## Activity
From the data below, write out the lines starting at the one containing "Wat zijn leuke" and ending at the one containing "Замена любых узлов и деталей чеков", unchanged, and omit the picture markers.

## Data records
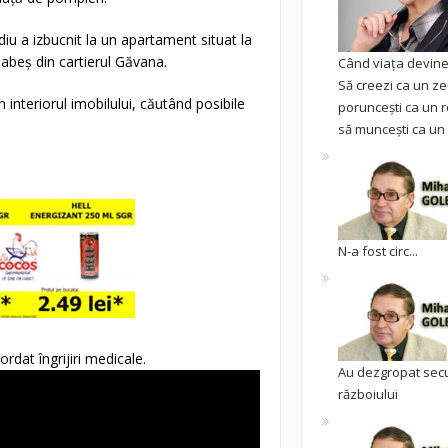
diu a izbucnit la un apartament situat la
 Babeș din cartierul Găvana.
Când viața devine 
Să creezi ca un ze
interiorul imobilului, căutând posibile
poruncești ca un r
să muncești ca un 
N-a fost circ...
rdat îngrijiri medicale.
Au dezgropat sec
războiului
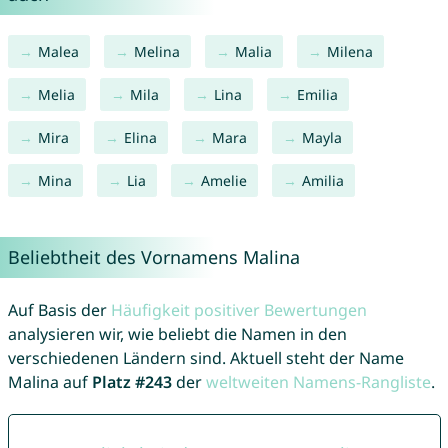
Malea
Melina
Malia
Milena
Melia
Mila
Lina
Emilia
Mira
Elina
Mara
Mayla
Mina
Lia
Amelie
Amilia
Beliebtheit des Vornamens Malina
Auf Basis der
Häufigkeit positiver Bewertungen
analysieren wir, wie beliebt die Namen in den
verschiedenen Ländern sind. Aktuell steht der Name
Malina auf
Platz #243
der
weltweiten Namens-Rangliste
.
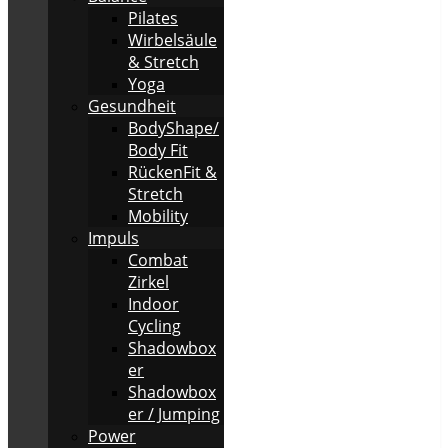
Pilates
Wirbelsäule
& Stretch
Yoga
Gesundheit
BodyShape/
Body Fit
RückenFit &
Stretch
Mobility
Impuls
Combat
Zirkel
Indoor
Cycling
Shadowbox
er
Shadowbox
er / Jumping
Power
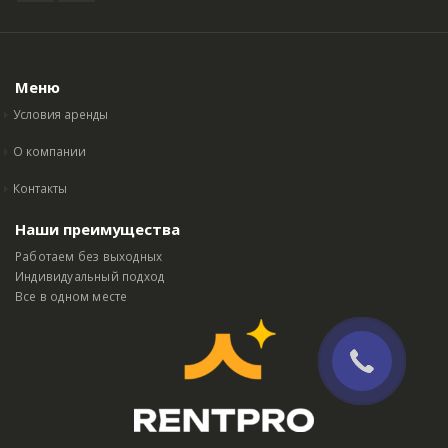
Меню
Условия аренды
О компании
Контакты
Наши преимущества
Работаем без выходных
Индивидуальный подход
Все в одном месте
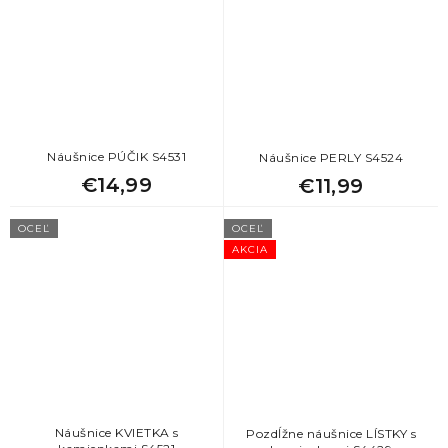
Náušnice PÚČIK S4531
Náušnice PERLY S4524
€14,99
€11,99
OCEĽ
OCEĽ
AKCIA
Náušnice KVIETKA s
Pozdĺžne náušnice LÍSTKY s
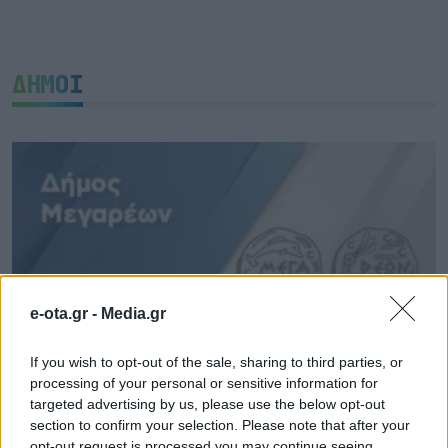
ΔΗΜΟΙ
e-ota.gr -
Media.gr
If you wish to opt-out of the sale, sharing to third parties, or
processing of your personal or sensitive information for
targeted advertising by us, please use the below opt-out
Ξεκινούν οι αυτοψίες στις πληγείσες κατοικίες
section to confirm your selection. Please note that after your
και επιχειρήσεις στα Μέγαρα
opt-out request is processed you may continue seeing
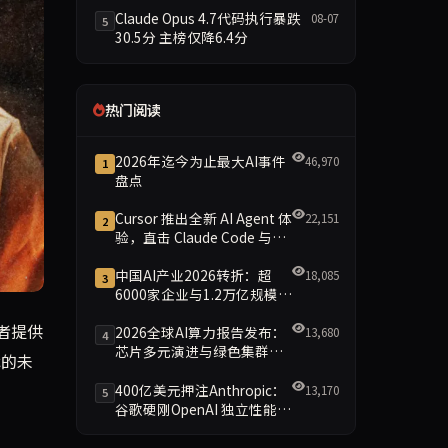
Claude Opus 4.7代码执行暴跌
08-07
5
30.5分 主榜仅降6.4分
热门阅读
2026年迄今为止最大AI事件
46,970
1
盘点
Cursor 推出全新 AI Agent 体
22,151
2
验，直击 Claude Code 与
Codex
中国AI产业2026转折：超
18,085
3
6000家企业与1.2万亿规模引
领智能新时代
体外受精（IVF）技术的未来。编者结合行业背景，分析人工智能如何
读者提供
2026全球AI算力报告发布：
13,680
4
芯片多元演进与绿色集群引
术的未
领新格局
400亿美元押注Anthropic：
13,170
5
谷歌硬刚OpenAI 独立性能否
保留成最大悬念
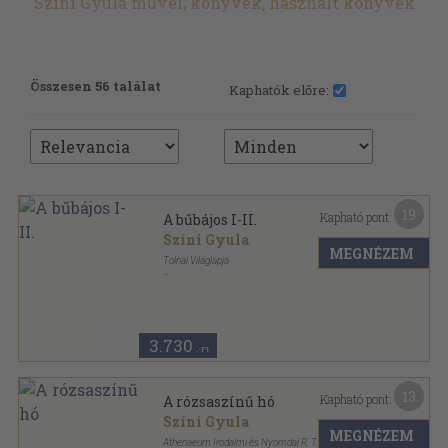
Színi Gyula művei, könyvek, használt könyvek
Összesen 56 találat
Kaphatók előre:
19
Kapható pont:
A bűbájos I-II.
Színi Gyula
MEGNÉZEM
Tolnai Világlapja
Fűzött papírkötés
,
318
oldal
Tolnai regénytára sorozat
3.730
,-Ft
13
Kapható pont:
A rózsaszínű hó
Színi Gyula
MEGNÉZEM
Athenaeum Irodalmi és Nyomdai R. T.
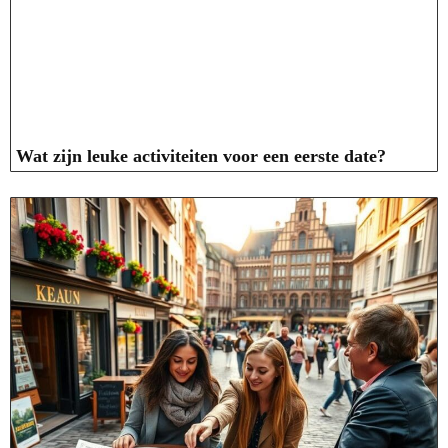
Wat zijn leuke activiteiten voor een eerste date?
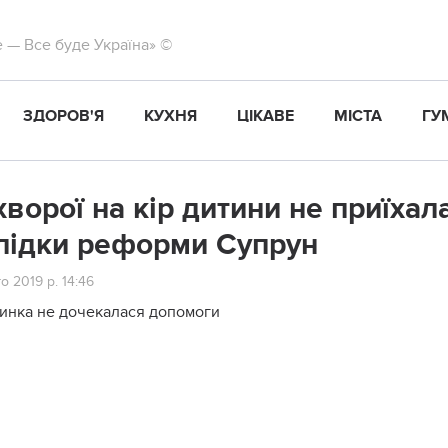
те — Все буде Україна» ©
ЗДОРОВ'Я
КУХНЯ
ЦІКАВЕ
МІСТА
ГУ
хворої на кір дитини не приїха
лідки реформи Супрун
о 2019 р. 14:46
инка не дочекалася допомоги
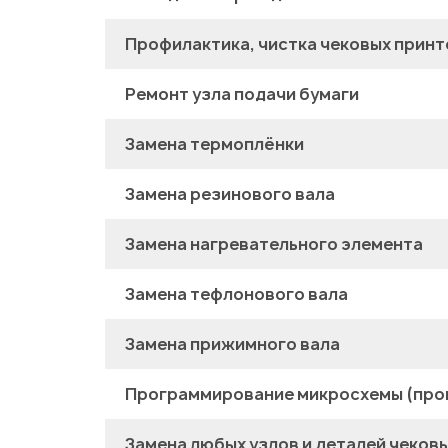
Профилактика, чистка чековых прин
Ремонт узла подачи бумаги
Замена термоплёнки
Замена резинового вала
Замена нагревательного элемента
Замена тефлонового вала
Замена прижимного вала
Программирование микросхемы (про
Замена любых узлов и деталей чеков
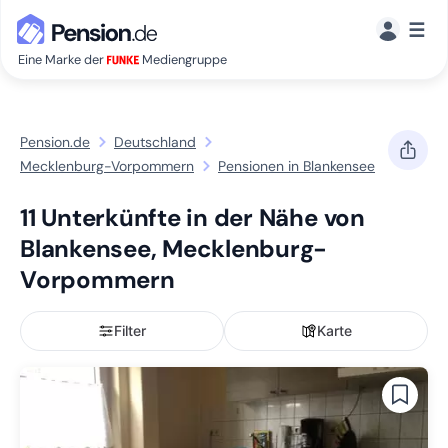
☰
Eine Marke der
Mediengruppe
Pension.de
Deutschland
Mecklenburg-Vorpommern
Pensionen in Blankensee
11 Unterkünfte in der Nähe von
Blankensee, Mecklenburg-
Vorpommern
Filter
Karte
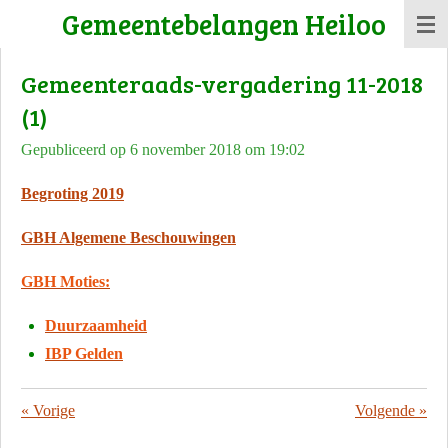
Gemeentebelangen Heiloo
Ga
direct
Gemeenteraads-vergadering 11-2018
naar
de
(1)
hoofdinhoud
Gepubliceerd op 6 november 2018 om 19:02
Begroting 2019
GBH Algemene Beschouwingen
GBH Moties:
Duurzaamheid
IBP Gelden
«
Vorige
Volgende
»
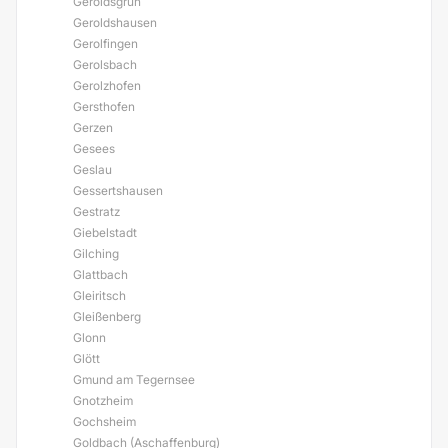
Geroldsgrün
Geroldshausen
Gerolfingen
Gerolsbach
Gerolzhofen
Gersthofen
Gerzen
Gesees
Geslau
Gessertshausen
Gestratz
Giebelstadt
Gilching
Glattbach
Gleiritsch
Gleißenberg
Glonn
Glött
Gmund am Tegernsee
Gnotzheim
Gochsheim
Goldbach (Aschaffenburg)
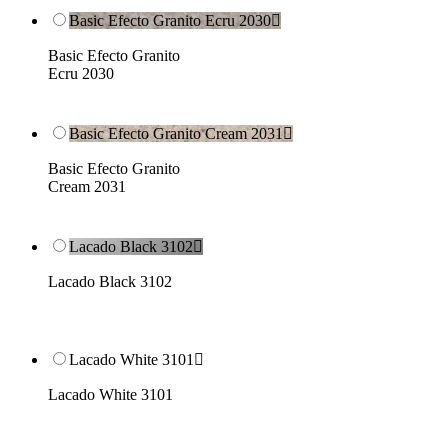
Basic Efecto Granito Ecru 2030

Basic Efecto Granito
Ecru 2030
Basic Efecto Granito Cream 2031

Basic Efecto Granito
Cream 2031
Lacado Black 3102

Lacado Black 3102
Lacado White 3101

Lacado White 3101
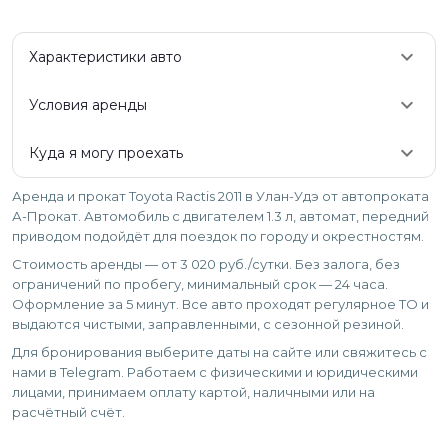
keyboard_arrow_down
Характеристики авто
keyboard_arrow_down
Условия аренды
keyboard_arrow_down
Куда я могу проехать
Аренда и прокат Toyota Ractis 2011 в Улан-Удэ от автопроката
А-Прокат. Автомобиль с двигателем 1.3 л, автомат, передний
приводом подойдёт для поездок по городу и окрестностям.
Стоимость аренды — от 3 020 руб./сутки. Без залога, без
ограничений по пробегу, минимальный срок — 24 часа.
Оформление за 5 минут. Все авто проходят регулярное ТО и
выдаются чистыми, заправленными, с сезонной резиной.
Для бронирования выберите даты на сайте или свяжитесь с
нами в Telegram. Работаем с физическими и юридическими
лицами, принимаем оплату картой, наличными или на
расчётный счёт.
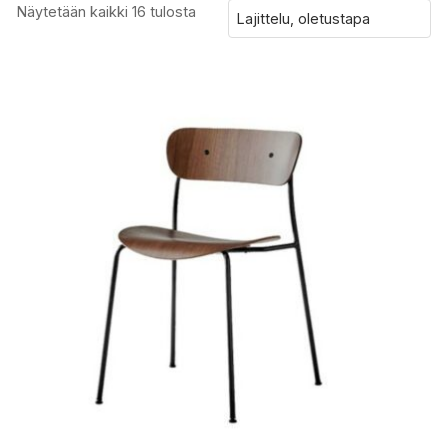
Näytetään kaikki 16 tulosta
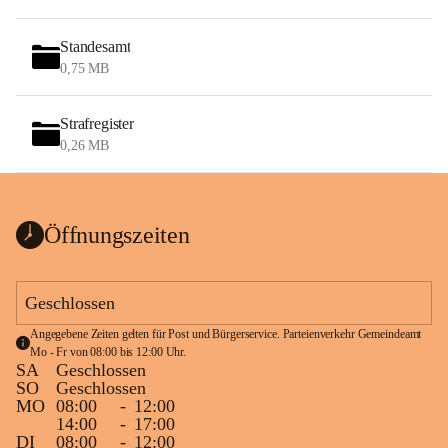
Standesamt
0,75 MB
Strafregister
0,26 MB
Öffnungszeiten
Geschlossen
Angegebene Zeiten gelten für Post und Bürgerservice. Parteienverkehr Gemeindeamt 
Mo - Fr von 08:00 bis 12:00 Uhr.
SA
Geschlossen
SO
Geschlossen
MO
08:00
-
12:00
14:00
-
17:00
DI
08:00
-
12:00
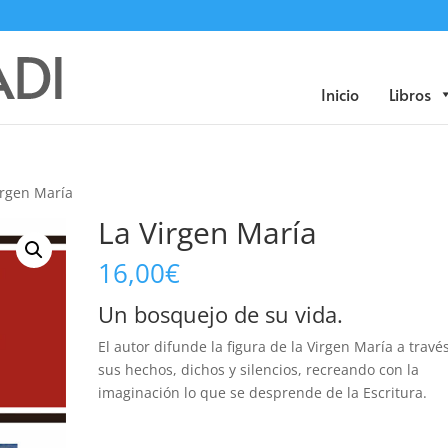
Búsqueda
de
productos
Inicio
Libros
irgen María
La Virgen María
16,00
€
Un bosquejo de su vida.
El autor difunde la figura de la Virgen María a travé
sus hechos, dichos y silencios, recreando con la
imaginación lo que se desprende de la Escritura.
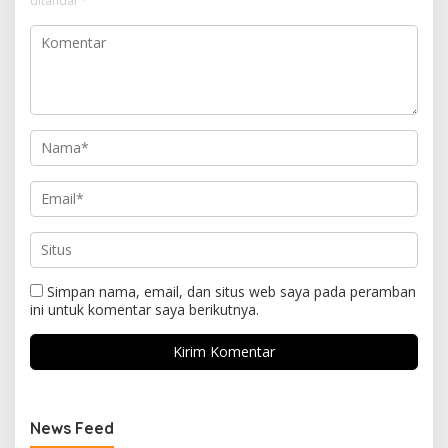
ditandai
*
Simpan nama, email, dan situs web saya pada peramban
ini untuk komentar saya berikutnya.
News Feed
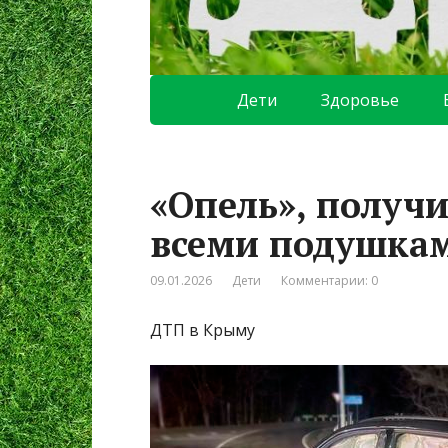
Дети
Здоровье
«Опель», получи
всеми подушкам
09.01.2026
Дети
Комментарии: 0
ДТП в Крыму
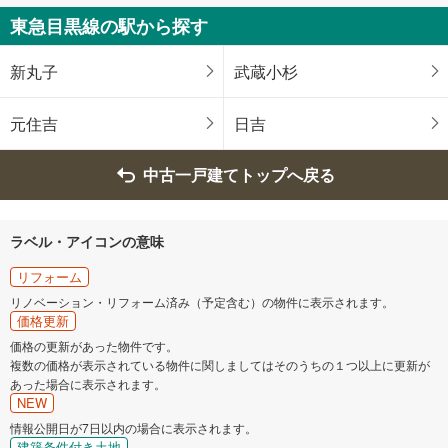
鶴見区
神奈川区
東急目黒線の駅から探す
西区
中区
新丸子
武蔵小杉
南区
保土ケ谷区
元住吉
日吉
磯子区
金沢区
中古一戸建てトップへ戻る
港北区
戸塚区
ラベル・アイコンの意味
港南区
旭区
リフォーム
リノベーション・リフォーム済み（予定含む）の物件に表示されます。
緑区
瀬谷区
価格更新
価格の更新があった物件です。
複数の価格が表示されている物件に関しましてはそのうちの１つ以上に更新が
栄区
泉区
あった場合に表示されます。
NEW
青葉区
都筑区
情報公開日が7日以内の場合に表示されます。
建築条件付き土地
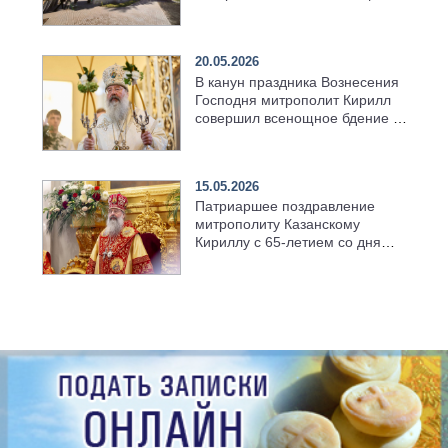
возрождённого Троицкого
храма в селе Верхний Багряж
20.05.2026
В канун праздника Вознесения
Господня митрополит Кирилл
совершил всенощное бдение в
храме Казанской духовной
семинарии
15.05.2026
Патриаршее поздравление
митрополиту Казанскому
Кириллу с 65-летием со дня
рождения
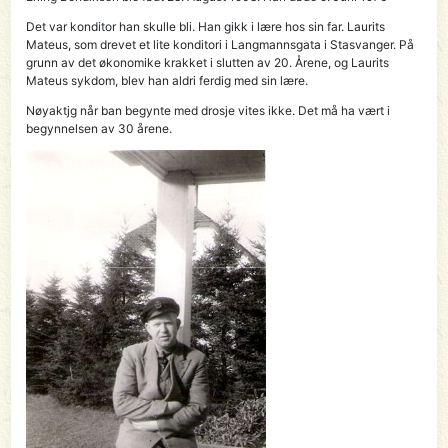
Det var konditor han skulle bli. Han gikk i lære hos sin far. Laurits
Mateus, som drevet et lite konditori i Langmannsgata i Stasvanger. På
grunn av det økonomike krakket i slutten av 20. Årene, og Laurits
Mateus sykdom, blev han aldri ferdig med sin lære.
Nøyaktjg når ban begynte med drosje vites ikke. Det må ha vært i
begynnelsen av 30 årene.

## Response area
Wat zijn leuke activiteiten voor een eerste date?
те — Все буде Україна» ©
ЗДОРОВ'Я
КУХНЯ
ЦІКАВЕ
МІСТА
ГУ
хворої на кір дитини не приїха
лідки реформи Супрун
о 2019 р. 14:46
инка не дочекалася допомоги
Профилактика, чистка чековых прин
Ремонт узла подачи бумаги
Замена термоплёнки
Замена резинового вала
Замена нагревательного элемента
Замена тефлонового вала
Замена прижимного вала
Программирование микросхемы (про
Замена любых узлов и деталей чеков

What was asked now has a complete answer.